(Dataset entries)

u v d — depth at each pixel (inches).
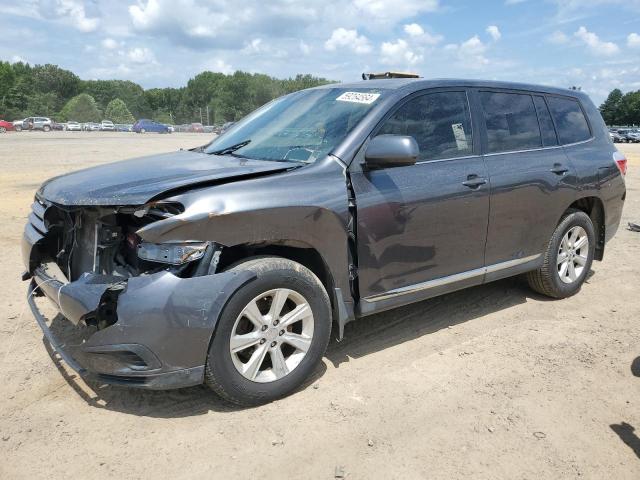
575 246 206.2
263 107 195.3
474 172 164.2
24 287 206.4
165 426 121.3
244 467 108.7
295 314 131.3
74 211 133.3
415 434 120.2
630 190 500.1
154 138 1804.9
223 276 118.2
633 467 111.3
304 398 133.7
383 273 147.0
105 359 117.1
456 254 163.3
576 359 157.6
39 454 111.0
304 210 129.0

▸ **Task item**: Drop every picture and repeat the rest of the entries exactly.

▸ **Exercise result**:
u v d — depth at each pixel (inches).
575 246 206.2
263 107 195.3
474 172 164.2
24 287 206.4
165 426 121.3
244 467 108.7
295 314 131.3
74 211 133.3
415 434 120.2
630 190 500.1
154 138 1804.9
223 276 118.2
633 467 111.3
304 398 133.7
383 273 147.0
105 359 117.1
456 254 163.3
576 359 157.6
39 454 111.0
304 210 129.0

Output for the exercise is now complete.